Any recommendations !!! ???


----------



## Vyom (Jul 26, 2012)

I don't know if there's any UPS which doesn't make those sounds.
But one thing you can do is to remove the speakers from UPS!


----------



## dashing.sujay (Jul 26, 2012)

There are UPSs which provide that facility. Especially those having USB ports. They come with their control softs which allow you to set things as you wish.


----------



## avinandan012 (Jul 27, 2012)

go to your nearest APC showroom they can guide you to which one to buy if you are thinking about controlling the UPS from your PC


----------



## sriharsha_madineni (Jul 27, 2012)

Vyom said:


> I don't know if there's any UPS which doesn't make those sounds.
> But one thing you can do is to remove the speakers from UPS!



You can turn off or customize beep tones in Apc usb supported ups. I used to have it on my older ES500, you can configure sensitivity, voltage range & alarms via APC powerchute software. 

I upgraded to the newer Apc ES600 which unfortunately has no usb port, but the beep tone & volume is soft & bearable compared to the Soviet siren on older models. Also the sensitivity & voltage range can be adjusted by switching the ups into program mode, using some specific button press pattern. Haven't found anything to mute the beep yet. But at least this one's not that annoying.


----------



## d3p (Jul 27, 2012)

My suggestion will be ; Get any UPS with buzzer.

Open it & add a Double Tape above this buzzer 
.

*www.sunnytec.com.tw/english/products/image/image45.jpg


----------



## sriharsha_madineni (Jul 27, 2012)

^^
Wouldn't that void warranty?


----------



## d3p (Jul 27, 2012)

I guess, every decent ups model has a feature called adding up external battery for extended backup time. Its nothing but you need to open it up. 

In the same way you can add a Double tape. Its kind of DIY.


----------



## manoj_299 (Jul 28, 2012)

I've APC 650 VA UPS. I connect it with its cable with my PC and install its bundled software and disable its sound and it now dont beep sound at all.


----------



## Bytebolt (Aug 5, 2012)

I think APC UPS are expensive who among u thinks that cutting or blocking the speaker will not void it warranty ??


----------



## Vyom (Aug 5, 2012)

Bytebolt said:


> I think APC UPS are expensive who among u thinks that cutting or blocking the speaker will not void it warranty ??
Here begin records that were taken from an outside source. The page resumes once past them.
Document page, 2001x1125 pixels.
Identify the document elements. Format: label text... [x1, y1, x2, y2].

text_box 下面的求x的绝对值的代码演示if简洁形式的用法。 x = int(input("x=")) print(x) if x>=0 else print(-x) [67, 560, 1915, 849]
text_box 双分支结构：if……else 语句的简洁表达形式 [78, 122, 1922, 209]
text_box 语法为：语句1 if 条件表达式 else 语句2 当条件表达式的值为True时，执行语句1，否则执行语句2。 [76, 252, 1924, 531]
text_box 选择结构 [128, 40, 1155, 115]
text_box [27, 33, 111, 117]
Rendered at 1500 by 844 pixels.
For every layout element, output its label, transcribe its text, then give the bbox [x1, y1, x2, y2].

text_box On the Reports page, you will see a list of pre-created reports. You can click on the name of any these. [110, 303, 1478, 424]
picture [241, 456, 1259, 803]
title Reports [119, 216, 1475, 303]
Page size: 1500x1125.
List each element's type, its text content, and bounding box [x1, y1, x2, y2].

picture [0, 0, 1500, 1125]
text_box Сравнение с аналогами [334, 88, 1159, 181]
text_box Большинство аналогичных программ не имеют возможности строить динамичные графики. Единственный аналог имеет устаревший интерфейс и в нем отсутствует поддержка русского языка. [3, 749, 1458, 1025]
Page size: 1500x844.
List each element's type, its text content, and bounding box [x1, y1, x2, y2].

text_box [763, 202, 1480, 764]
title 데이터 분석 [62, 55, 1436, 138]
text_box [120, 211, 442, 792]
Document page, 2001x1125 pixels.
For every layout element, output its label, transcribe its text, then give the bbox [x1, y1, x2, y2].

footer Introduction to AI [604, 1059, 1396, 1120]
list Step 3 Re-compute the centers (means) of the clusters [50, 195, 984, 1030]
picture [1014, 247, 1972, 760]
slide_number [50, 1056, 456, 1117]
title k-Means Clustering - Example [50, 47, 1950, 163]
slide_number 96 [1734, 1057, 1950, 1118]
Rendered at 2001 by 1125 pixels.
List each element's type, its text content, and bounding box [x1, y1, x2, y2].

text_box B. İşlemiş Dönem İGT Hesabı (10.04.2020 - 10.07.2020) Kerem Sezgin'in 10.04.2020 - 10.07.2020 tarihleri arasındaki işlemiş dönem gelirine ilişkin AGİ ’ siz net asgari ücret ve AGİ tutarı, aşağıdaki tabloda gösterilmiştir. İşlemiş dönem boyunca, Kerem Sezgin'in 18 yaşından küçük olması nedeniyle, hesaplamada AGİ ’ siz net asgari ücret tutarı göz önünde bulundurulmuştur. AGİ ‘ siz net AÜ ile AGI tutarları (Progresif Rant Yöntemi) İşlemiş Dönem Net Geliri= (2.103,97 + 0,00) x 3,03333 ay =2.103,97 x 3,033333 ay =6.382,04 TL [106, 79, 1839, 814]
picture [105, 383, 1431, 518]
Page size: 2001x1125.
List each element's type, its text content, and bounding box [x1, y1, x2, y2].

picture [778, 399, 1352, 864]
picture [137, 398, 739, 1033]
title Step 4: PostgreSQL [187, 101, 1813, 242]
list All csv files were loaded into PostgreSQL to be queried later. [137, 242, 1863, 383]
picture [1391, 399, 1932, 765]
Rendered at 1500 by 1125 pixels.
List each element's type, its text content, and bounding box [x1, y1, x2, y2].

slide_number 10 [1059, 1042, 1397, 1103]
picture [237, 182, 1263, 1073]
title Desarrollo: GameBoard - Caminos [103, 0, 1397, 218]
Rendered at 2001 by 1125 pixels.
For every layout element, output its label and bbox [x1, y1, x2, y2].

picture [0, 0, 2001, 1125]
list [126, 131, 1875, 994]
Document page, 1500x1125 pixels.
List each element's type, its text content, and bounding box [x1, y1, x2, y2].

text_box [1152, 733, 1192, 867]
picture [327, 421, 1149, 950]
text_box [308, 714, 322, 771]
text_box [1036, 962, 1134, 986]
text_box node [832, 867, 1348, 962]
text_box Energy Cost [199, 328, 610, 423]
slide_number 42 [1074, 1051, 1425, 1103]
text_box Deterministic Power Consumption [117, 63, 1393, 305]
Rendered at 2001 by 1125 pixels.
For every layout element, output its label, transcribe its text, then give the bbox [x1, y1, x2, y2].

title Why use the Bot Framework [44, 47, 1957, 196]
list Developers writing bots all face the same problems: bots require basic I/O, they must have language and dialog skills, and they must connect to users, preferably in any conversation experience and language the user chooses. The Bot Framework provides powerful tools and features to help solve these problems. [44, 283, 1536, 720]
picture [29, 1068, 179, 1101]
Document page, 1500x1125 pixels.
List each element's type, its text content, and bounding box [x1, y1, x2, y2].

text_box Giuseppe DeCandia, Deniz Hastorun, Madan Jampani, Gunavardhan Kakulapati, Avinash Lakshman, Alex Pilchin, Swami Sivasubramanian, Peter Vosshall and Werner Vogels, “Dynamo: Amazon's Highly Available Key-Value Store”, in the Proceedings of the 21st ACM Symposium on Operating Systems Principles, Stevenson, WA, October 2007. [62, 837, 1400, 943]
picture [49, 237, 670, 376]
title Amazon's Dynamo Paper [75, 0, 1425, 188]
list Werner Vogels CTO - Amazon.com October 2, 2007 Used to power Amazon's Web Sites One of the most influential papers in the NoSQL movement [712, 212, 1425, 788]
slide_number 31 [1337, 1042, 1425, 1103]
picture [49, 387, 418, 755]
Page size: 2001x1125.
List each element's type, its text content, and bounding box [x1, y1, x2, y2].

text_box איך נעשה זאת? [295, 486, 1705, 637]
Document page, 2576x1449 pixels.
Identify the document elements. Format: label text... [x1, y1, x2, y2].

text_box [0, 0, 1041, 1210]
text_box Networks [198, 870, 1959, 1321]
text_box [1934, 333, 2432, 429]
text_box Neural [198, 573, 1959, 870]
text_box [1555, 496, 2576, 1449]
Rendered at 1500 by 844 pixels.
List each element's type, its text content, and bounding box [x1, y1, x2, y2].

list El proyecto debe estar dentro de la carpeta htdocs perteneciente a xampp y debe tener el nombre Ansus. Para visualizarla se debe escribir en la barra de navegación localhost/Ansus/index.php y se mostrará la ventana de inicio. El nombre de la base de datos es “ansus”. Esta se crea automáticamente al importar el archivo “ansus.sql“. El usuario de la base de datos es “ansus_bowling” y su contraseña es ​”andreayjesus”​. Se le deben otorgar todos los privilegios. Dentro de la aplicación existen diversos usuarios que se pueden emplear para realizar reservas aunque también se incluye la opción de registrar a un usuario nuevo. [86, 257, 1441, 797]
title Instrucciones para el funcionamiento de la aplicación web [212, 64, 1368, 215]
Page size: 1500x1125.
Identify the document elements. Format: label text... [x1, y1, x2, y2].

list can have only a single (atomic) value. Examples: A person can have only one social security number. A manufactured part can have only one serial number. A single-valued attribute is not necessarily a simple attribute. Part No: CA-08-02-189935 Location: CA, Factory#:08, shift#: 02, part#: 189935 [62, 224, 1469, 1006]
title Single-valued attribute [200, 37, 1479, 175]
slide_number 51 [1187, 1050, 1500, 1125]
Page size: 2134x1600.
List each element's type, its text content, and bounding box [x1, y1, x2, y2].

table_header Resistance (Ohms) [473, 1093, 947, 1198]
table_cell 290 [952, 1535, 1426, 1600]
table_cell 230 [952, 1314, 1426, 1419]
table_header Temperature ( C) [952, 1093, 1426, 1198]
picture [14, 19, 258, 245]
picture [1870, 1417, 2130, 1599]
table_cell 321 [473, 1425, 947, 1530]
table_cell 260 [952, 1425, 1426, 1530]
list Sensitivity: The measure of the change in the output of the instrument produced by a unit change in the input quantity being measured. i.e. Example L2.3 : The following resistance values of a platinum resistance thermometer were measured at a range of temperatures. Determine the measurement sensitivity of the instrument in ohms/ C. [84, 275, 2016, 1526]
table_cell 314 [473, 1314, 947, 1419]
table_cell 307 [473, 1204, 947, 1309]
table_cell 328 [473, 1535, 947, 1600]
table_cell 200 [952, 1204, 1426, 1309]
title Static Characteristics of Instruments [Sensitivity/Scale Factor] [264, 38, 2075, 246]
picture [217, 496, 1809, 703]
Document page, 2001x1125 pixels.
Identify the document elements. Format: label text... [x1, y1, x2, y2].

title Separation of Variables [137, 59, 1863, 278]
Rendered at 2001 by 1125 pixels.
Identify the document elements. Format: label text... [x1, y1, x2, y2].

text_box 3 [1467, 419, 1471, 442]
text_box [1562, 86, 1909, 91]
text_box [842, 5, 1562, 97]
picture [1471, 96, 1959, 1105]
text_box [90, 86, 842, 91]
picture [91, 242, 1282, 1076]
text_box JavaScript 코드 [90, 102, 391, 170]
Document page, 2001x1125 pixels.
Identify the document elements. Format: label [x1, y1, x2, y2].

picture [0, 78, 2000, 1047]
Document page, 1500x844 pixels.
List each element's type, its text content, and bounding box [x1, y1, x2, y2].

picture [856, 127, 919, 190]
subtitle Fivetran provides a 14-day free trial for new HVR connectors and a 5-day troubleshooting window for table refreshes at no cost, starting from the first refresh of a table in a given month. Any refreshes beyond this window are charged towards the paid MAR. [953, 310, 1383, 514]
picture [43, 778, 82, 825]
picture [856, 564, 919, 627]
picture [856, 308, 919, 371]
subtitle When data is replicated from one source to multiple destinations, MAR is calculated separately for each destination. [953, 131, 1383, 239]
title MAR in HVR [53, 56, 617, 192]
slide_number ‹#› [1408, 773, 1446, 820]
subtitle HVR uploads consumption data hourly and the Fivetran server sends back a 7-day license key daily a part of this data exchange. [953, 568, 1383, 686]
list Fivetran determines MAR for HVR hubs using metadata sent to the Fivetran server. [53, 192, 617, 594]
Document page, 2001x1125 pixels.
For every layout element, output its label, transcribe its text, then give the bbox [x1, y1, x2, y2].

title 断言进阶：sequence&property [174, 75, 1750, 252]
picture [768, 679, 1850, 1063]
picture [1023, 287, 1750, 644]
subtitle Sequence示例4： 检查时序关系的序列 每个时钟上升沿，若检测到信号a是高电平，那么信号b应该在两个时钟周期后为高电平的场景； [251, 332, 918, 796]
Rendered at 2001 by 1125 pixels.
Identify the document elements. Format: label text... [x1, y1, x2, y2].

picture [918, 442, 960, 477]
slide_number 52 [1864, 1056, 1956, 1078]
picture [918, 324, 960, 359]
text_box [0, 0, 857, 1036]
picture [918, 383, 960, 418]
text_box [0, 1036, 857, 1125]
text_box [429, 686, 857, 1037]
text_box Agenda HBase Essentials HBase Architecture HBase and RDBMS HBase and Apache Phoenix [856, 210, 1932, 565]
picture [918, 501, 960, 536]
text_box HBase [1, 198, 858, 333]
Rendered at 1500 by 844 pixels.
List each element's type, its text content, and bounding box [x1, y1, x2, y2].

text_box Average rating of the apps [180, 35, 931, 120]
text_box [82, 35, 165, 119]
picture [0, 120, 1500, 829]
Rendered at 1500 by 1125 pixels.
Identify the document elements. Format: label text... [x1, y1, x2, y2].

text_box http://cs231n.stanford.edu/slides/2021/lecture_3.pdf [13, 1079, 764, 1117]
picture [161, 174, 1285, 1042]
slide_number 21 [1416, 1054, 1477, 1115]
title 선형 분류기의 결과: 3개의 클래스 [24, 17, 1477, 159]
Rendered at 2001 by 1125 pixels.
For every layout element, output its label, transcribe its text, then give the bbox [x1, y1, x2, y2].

Doesn't matter what we think. If the RMA guys said it voids warranty nothing you can do about it! 
Just consult the RMA guys and request them to do it for you!


----------



## sharang.d (Aug 5, 2012)

I don't know if the APC models with the USB connection to the PC have this or not but I think the desktop software might help you achieve what you want.
Have you tried talking to live chat support? Amazing live chat the APC website has got. Do try talking with them


----------



## Bytebolt (Aug 6, 2012)

thanks i got reply i think i m goin to buy one !


----------



## sharang.d (Aug 6, 2012)

^From APC live support?


----------